Daniel Smith, a SESYNC summer student interning with ESSIC/AOSC Professor, Raghu Murtugudde, will conclude his summer-long research project in early August with a presentation entitled, “Climate Change Communication: Understanding how Environmental/Climate Researchers Think About and Communicate Climate Change.” Smith will discuss the results of a survey he conducted on how researchers communicate information to the general public.
Smith, a rising University of Maryland Sophomore and an AOSC/Mathematics double major, began his research project in early July. The survey was designed to gage how researchers both describe climate change to the general public and why they do so.
It included questions regarding what comes to researchers’ minds when they hear about climate change, how they typically communicate this information to the general public, and why the scientists choose to communicate it in this way. Smith utilized survey results from 36 different researchers to generate his conclusions.
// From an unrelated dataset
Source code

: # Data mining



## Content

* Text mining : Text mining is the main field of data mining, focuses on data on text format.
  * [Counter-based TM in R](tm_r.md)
“One of the findings I found was that most researchers in ESSIC and SESYNC combined…will communicate consequences to the general public,” Smith said. “The main reasoning for this, [is] because they felt the public easily understands consequences, for example, they easily understand when the sea level is rising.”
Smith’s findings also stressed the importance of mitigation and adaptation when communicating research to the general public. He found that researchers do this because it incites the most action and behavioral changes from the public. By focusing on mitigation and adaptation, researchers are able to explain how climate change affects the society and their futures.
The overarching theme of Smith’s research was inspired by Murtugudde’s paper entitled, “Climate Change Needs an Elephant Whisperer“, which he plans to expand on in his presentation.